No es casualidad. Es la impunidad de saberse un delincuente y que el sistema no funcionará para castigarlo. Es el Estado como cómplice de quien infringe la ley. Las normas, parecen decir, se hicieron para romperse.

Puede tratarse de un fiscal (Gertz Manero) conviniendo con ministros el sentido de un asunto. Puede tratarse de un espectáculo en donde no se garantiza la seguridad de los ciudadanos.

Este es el Estado mexicano: no valen las normas; valen los ministros que tengas en la corte.

No vale la necesidad de evitar enfrentamientos en las tribunas de los estadios; valen los pesos que te ahorras en la seguridad de un espectáculo cada vez más mediocre y con mercenarios al frente.

Una República (si acaso así se le puede llamar) donde el fiscal general, Alejandro Gertz Manero, utiliza todas sus artimañas para castigar a la hija de su excuñada. Y para eso acuerda con ministros que en algún momento le advierten, en otras le traicionan, pero con quienes, en todo caso, convino. Sí, indefectiblemente esto es un acto de corrupción; un tráfico de influencias de manual. Los ministros al servicio del fiscal. Cuarenta y ocho horas después de aparecer los audios en los que se le escucha vociferar contra uno de sus cómplices (en este caso, un ministro de la corte) por haber realizado un proyecto que no es de su agrado, después de tantas horas, nadie del gobierno o de los personajes “pesados” de la oposición ha exigido su renuncia. Le tienen miedo. Y él no renuncia. Es el Carmine Falcone mexicano (ese personaje siniestro de la nueva película de Batman).

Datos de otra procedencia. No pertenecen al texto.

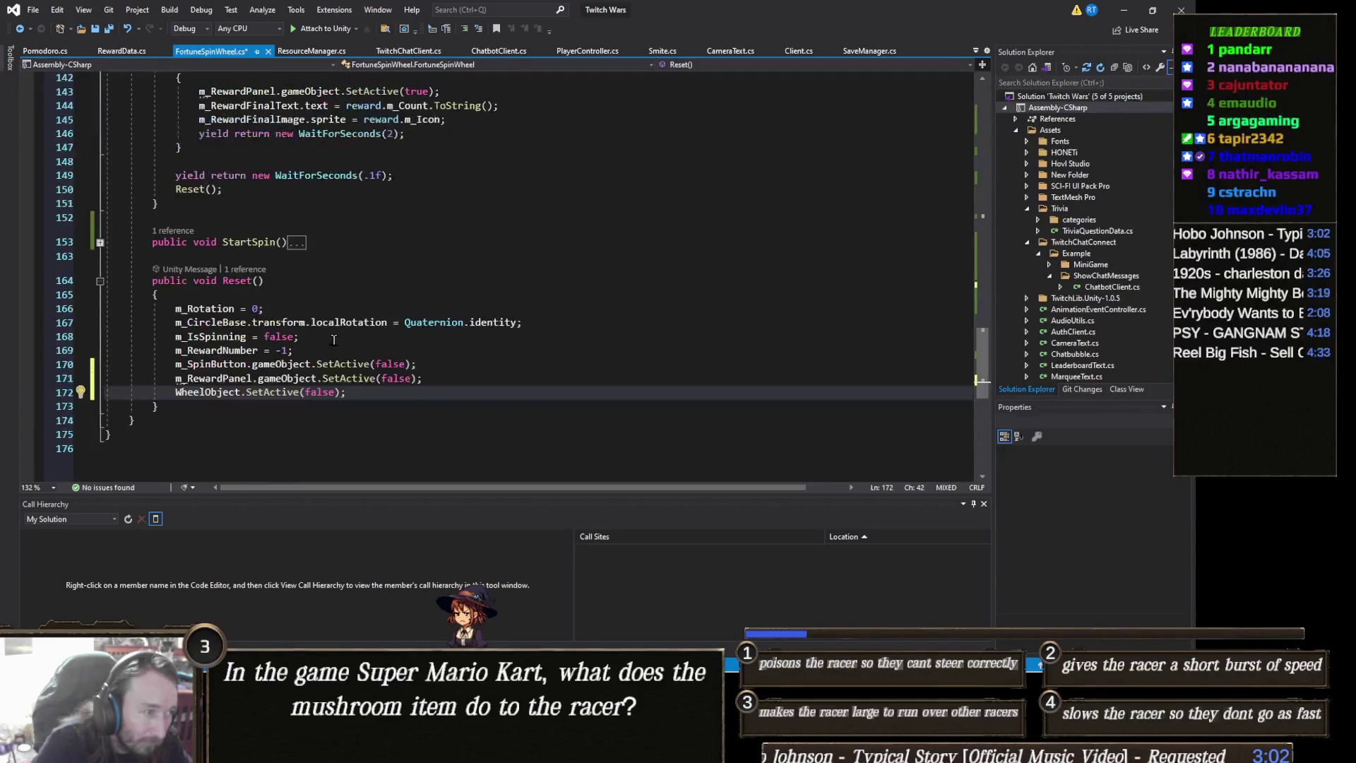
drag(348, 392, 105, 392)
key(ctrl+c)
scroll(215, 142, up, 3)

En un nivel más pedestre pero igual de impune, cientos de personas se pelean y se agreden en un estadio de futbol. Las escenas son dantescas. Padres de familia corriendo para salvar a su familia. Ese señor es la mayor parte de la sociedad mexicana: corre despavorido, su hijo se ha quitado la camiseta del equipo visitante por temor a ser golpeado, y él y su familia corren por su vida pero en cualquier momento alguien puede golpearlos hasta matarlos. El estadio La Corregidora sirvió para el montaje más vergonzoso pero real de nuestro país: el crimen organizado infiltrado, algunos empresarios ahorrándose pesos y sacrificando la seguridad los asistentes, la mayoría de personas observando horrorizadas, impávidas, el espectáculo grotesco en el que algunos se golpean, otro son golpeados y al final , de manera increíble, no hay responsables.

Sea Gertz o sea un vándalo en un estadio de futbol, ellos desnudan a sus víctimas y se burlan de un país. No solo cometen actos criminales: como diría Donald Trump, son capaces de salir a la calle y matar a una persona y no les pasa nada.

Porque esto es el Estado mexicano: un David que sin piedras se enfrenta a Goliat. Y a veces no quiere ni darle la cara. Un Estado donde manda cualquiera, pero nunca quien pretende guarecerse bajo el amparo de la ley.

Llámese Gertz Manero o un vándalo en Querétaro, su impunidad los equipara. Y ellos desnudan a sus víctimas; se burlan de un país.